Indeed, in 1972, the exports to the UK accounted for 59% of the total exports of Mauritius while the exports of sugar accounted for 90.6%. The third major step was taken in February 1975 with the signature of the Lomé I Convention which included the Sugar Protocol.
Faced with the dramatic increase of sugar price, the EC proposed, within the Lomé I Convention, “to import at guaranteed prices, specific quantities of cane sugar raw or white” from ACP countries (Lomé I Convention, Protocol 3, 1975).
“When the Sugar Protocol was negotiated and concluded.
. the world market price for sugar was more than three times higher” than the EC intervention price (EU, 2005). Despite the low price proposed by the EC and the reluctance of other sugar-producing ACP countries, Mauritius agreed upon the Sugar Protocol.
The Mauritian government, supported by experienced sugar producers, accepted the proposal despite the immediate loss in terms of revenue. Mauritius accepted, out of a quota of about 1.4 million metric tons, to provide 487,200 metric tons.
The aim was to ensure the existence of the sugar industry in the long run. Shortly after the agreement, the world market price for sugar knew a dramatic fall, getting finally lower than the guaranteed price given by the EC.
The decision of Mauritius eventually revealed to be a judicious one. Surpluses stemming from the sugar earnings were used to finance the economic diversification and projects having spill-over effects on the economy.
Sugar producers allocated the surpluses to the development of the tourism sector. Furthermore, sugar earnings were taxed by the State in order to finance the reinforcement of the country’s infrastructure and production capacity.
For the 1975-1980 period, the Mauritian government launched a vast investment programme in infrastructure such as bulk sugar terminal, harbour development, roads and hydro-electric plant amounting to some Rs 7.2 billion.
In the second half of the 1970s, the diversification strategy was starting to bear its fruits. In 1979, the number of tourists visiting Mauritius was 3.5 higher than in 1971.
The contribution to GDP of the EPZ sector was about 3.4% and the number of enterprises operating under the EPZ scheme was 10.5 times higher than in 1971. It is to be noted that the success of the EPZ was partly due to the ethnic diversity of Mauritius.
Indeed, the Chinese community played a significant role by attracting entrepreneurs from Hong Kong who were seeking overseas locations for their textile operations in order to avoid the textile quotas imposed on Hong Kong.
However, despite the relative success of the diversification strategy, the economic performance of the country slackened in the late 1970s due to internal and external factors.
Following the sugar-boom period in 1973-74, increases in wages and salaries were granted. Public expenditures increased significantly as the government decided to consolidate the Welfare State.
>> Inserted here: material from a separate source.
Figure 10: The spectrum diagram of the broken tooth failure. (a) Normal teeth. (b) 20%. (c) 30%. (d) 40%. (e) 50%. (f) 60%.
The latter also embarked on an expansionist monetary policy. It resulted in inflationary pressures which eventually undermined the competitiveness of the Mauritian products abroad. The international economic situation and other external factors did not help Mauritius.
The second oil crisis of 1979 resulting in a doubling of oil prices, import restriction on EPZ exports in 1976 by France and in 1979 by the UK, increasing competition from other EPZ in other less developed countries, and a relative decline in foreign investment did indeed worsen the situation of the country (YeungLamKo, 1998).
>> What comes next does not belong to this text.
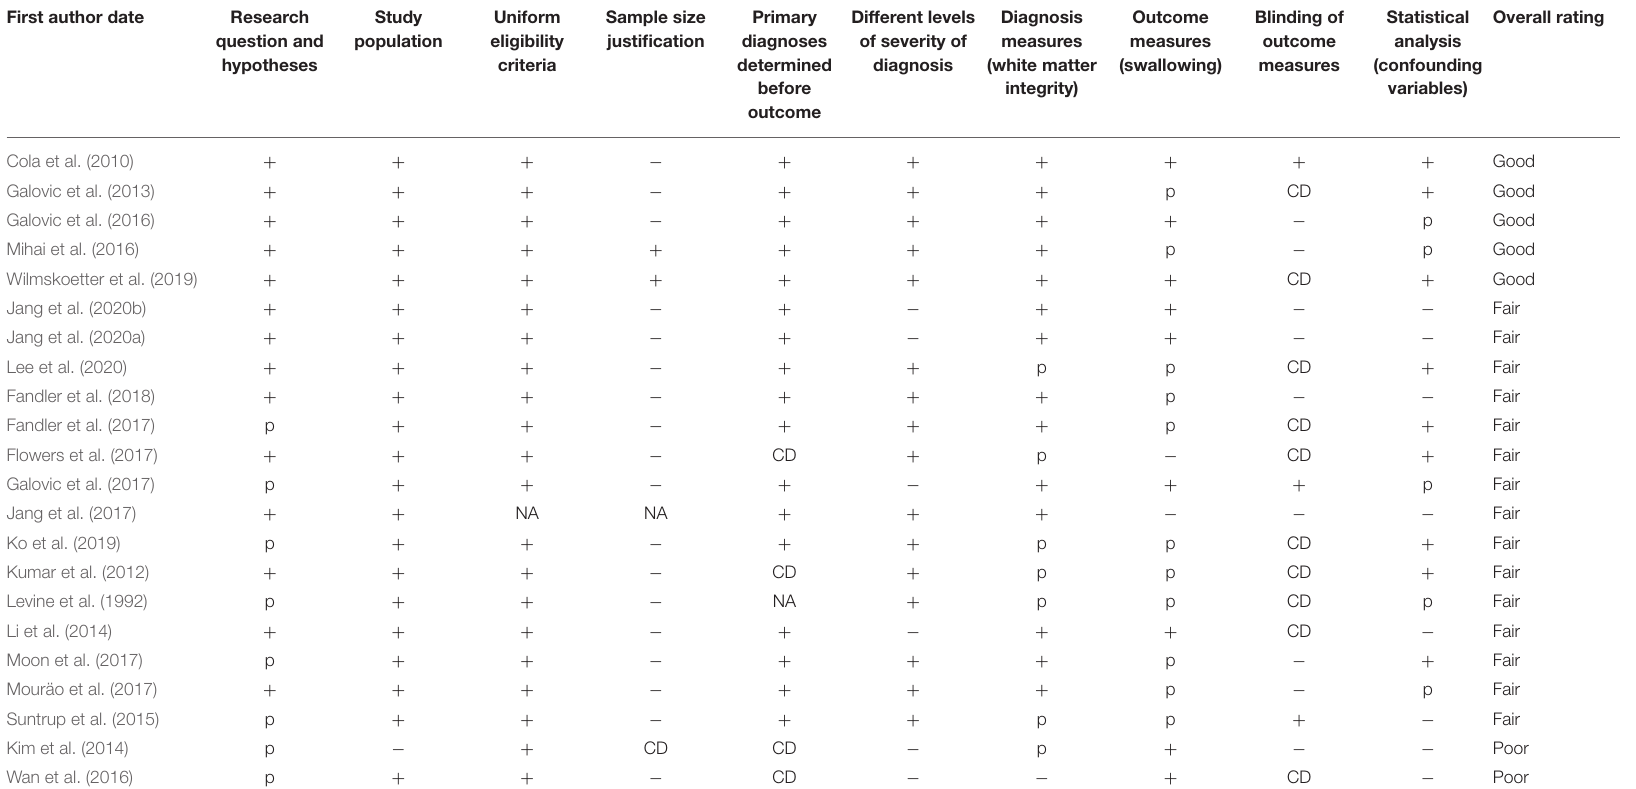
TABLE 1 | Study quality parameters rated using the modified NIH quality assessment for observational cohort and cross-sectional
Owing to all these elements, the economic situation deteriorated dramatically in 1979. The country had foreign currency reserves amounting to only two weeks of imports and was almost in a bankrupt situation.
Besides, after the severe cyclone Gervaise in 1975, Mauritius was hit by four cyclones between December 1979 and March 1980; the most damaging one being Claudette.
Sugar cane crops were devastated and sugar earnings plummeted. At the beginning of 1980, the economic situation of the small island of Mauritius was gloomy.